While her sound leans on electronic elements, it is rooted, first and foremost, in her voice and a traditional, organic sound. "My voice is the centre. It's the most important thing that I do. Everything that happens electronically follows the voice. The voice is not chasing after the electronic sound, it's trying to catch up with me. And it never does — that's that game we are playing.
 
"It's limiting when you depend on the electronic sound completely," she says. "I try not to use computers live — aesthetically I don't like how it looks onstage, and you can't rely on computers to not break during the set," she says. When recording and performing, a mix of electronic tools (including Moog synthesizers) and traditional Afro-Colombian percussion (tambora drums, maracas), all figure into the flow.
 
The process of creation, for Pimienta, is "very prolific, very fertile ground." She records "skeletons" as basic music frameworks, which she then presents to her band in a weekly session. "Melodies come to me and I will just put my headphones on and do a little demo.
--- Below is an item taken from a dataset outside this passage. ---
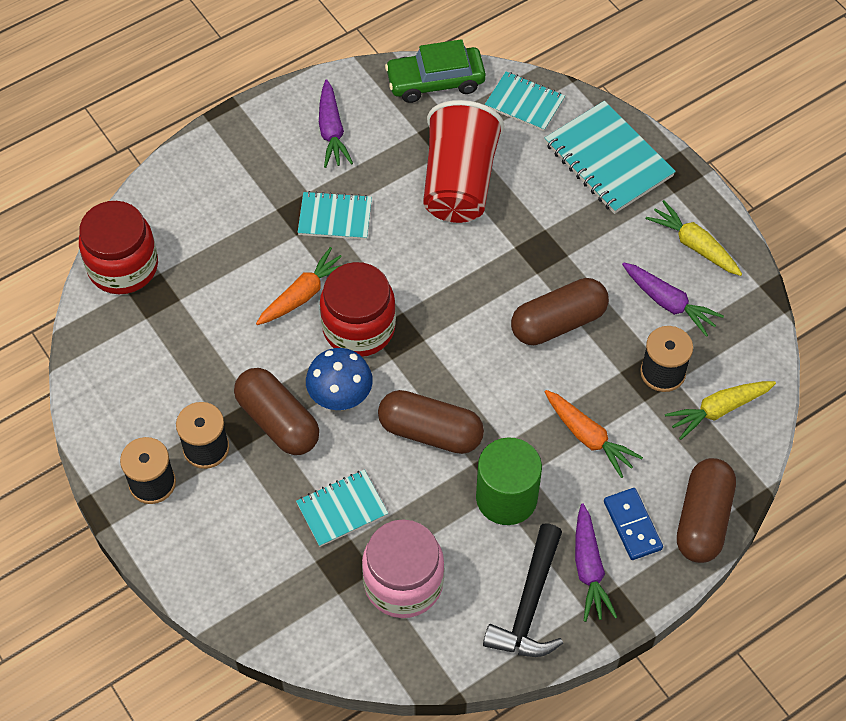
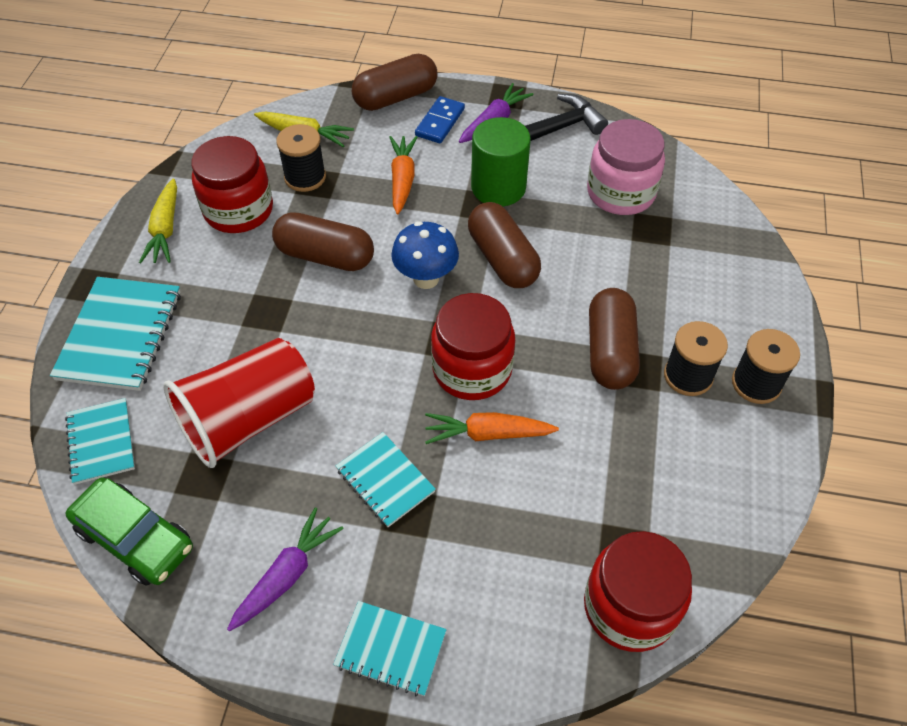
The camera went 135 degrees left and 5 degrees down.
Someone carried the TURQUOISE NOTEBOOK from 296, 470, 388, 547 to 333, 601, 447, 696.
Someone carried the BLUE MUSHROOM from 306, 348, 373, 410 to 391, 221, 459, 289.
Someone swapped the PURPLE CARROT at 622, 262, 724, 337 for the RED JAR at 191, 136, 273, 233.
I send it to my bandmates and then the following Tuesday, we will start practicing that and finessing the sound," she says. "I deliver the skeleton and each person in my band has something to add — adding the meat and the blood to it. Then I add the skin to it with my voice. That's how we work — from my headphones to practicing to performing it live. If people like it, we keep working on it. I work very immediate. I don't take too long. I know when a song works and when it doesn't work," she says.
 
She admits to being overprotective of her music but considers her bandmates as family. It's a collaborative process, but one where she has the final say.
 
"I'm very aware that I am a woman and feminist and intersectional. And as adoring as my bandmates are, they are still men and they will unwittingly say shit that I don't want to hear or give me what I want," she says. "It's really a big mix of a lot of disciplines coming together in a very beautiful package."
 
Her planned followup to La Papessa reflects her evolving creative process. "The album that I'm working on now is less collaborative. I'm working with a single producer and I'm giving him all of the parts and he's finessing it. I do enough; I don't need to be the best producer in the world because my songs are very strong," she says. "The beautiful thing about the way that I work [is] I can be in a show where it's just me and my voice, and people will be satisfied. And that is the way I want to always make music, where the song can be performed with an acoustic guitar and voice, or with one drum and voice, and it will have the same impact as it has with a full band."
 
But it all comes from her home and studio, she says, a place where she is able to both provide for her child and create independent art on her terms. "If you want music to be your life, you have to treat it like so. I'm completely engaged and enamoured and so proud of how this place has been transformed. It really tells the story of how I came to Toronto all by myself with my son.
 
"Me against the world, and I fucking did it. I made it."